> _Task item_: In the material below, tally the lines that include the string "candidates", then write down only the total.

> _Entries shown_:
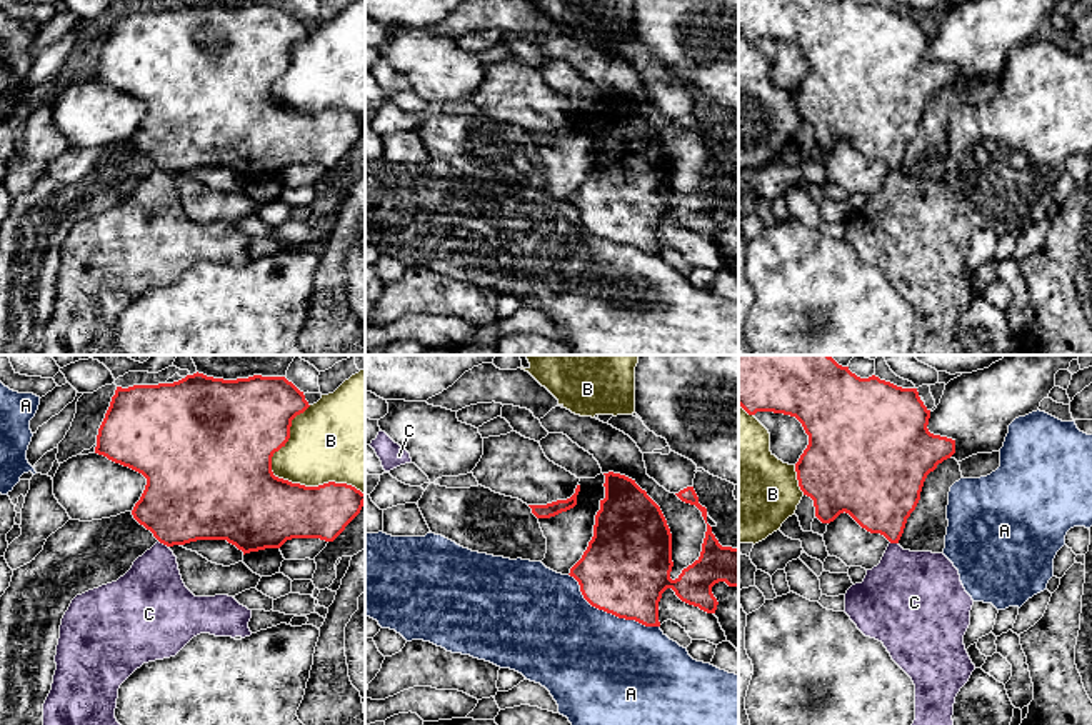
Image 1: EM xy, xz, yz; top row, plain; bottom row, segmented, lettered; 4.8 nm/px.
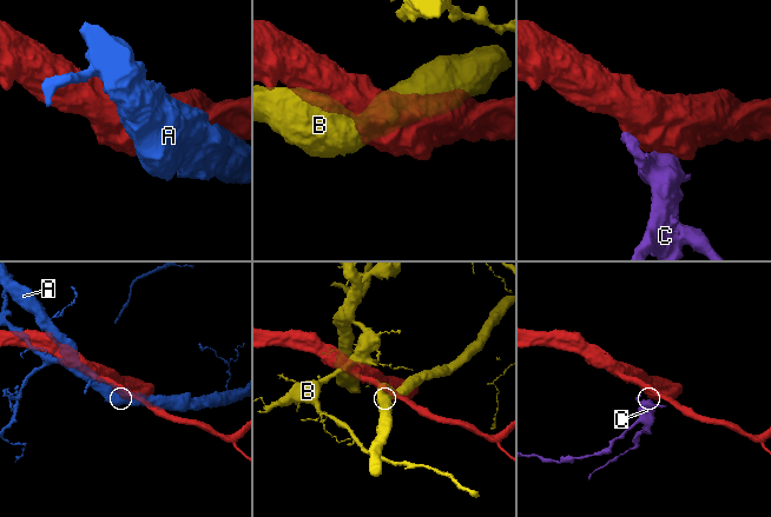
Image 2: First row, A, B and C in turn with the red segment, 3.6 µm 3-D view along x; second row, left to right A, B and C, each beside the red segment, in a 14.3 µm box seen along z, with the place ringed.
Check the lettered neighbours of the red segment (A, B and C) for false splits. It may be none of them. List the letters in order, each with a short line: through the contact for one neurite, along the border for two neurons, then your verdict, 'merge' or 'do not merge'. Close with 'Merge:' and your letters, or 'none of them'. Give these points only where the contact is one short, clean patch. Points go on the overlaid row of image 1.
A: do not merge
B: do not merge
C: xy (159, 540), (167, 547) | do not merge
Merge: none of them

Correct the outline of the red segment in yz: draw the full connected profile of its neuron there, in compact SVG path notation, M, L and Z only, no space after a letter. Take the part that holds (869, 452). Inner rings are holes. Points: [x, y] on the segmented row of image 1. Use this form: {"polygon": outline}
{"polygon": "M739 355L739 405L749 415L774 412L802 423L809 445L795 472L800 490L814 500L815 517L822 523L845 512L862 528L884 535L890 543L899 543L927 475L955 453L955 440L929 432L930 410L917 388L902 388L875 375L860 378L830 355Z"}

==

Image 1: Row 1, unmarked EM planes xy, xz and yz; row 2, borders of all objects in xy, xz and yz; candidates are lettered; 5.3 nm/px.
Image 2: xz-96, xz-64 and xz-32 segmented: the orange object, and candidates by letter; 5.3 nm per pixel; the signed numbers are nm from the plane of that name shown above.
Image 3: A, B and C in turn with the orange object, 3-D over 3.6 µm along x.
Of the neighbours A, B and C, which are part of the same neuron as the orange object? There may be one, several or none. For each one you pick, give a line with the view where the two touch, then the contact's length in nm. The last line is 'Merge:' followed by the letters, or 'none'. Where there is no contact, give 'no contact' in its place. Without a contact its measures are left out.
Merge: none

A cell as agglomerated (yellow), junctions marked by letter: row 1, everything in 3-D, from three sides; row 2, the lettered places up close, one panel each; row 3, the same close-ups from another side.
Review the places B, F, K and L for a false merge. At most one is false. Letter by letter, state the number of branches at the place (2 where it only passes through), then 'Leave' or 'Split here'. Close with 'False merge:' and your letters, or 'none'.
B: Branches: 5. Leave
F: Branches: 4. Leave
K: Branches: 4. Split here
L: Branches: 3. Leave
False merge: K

==

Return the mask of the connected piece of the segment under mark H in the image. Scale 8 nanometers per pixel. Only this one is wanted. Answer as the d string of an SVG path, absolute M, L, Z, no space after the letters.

> _Answer to this exercise_: 2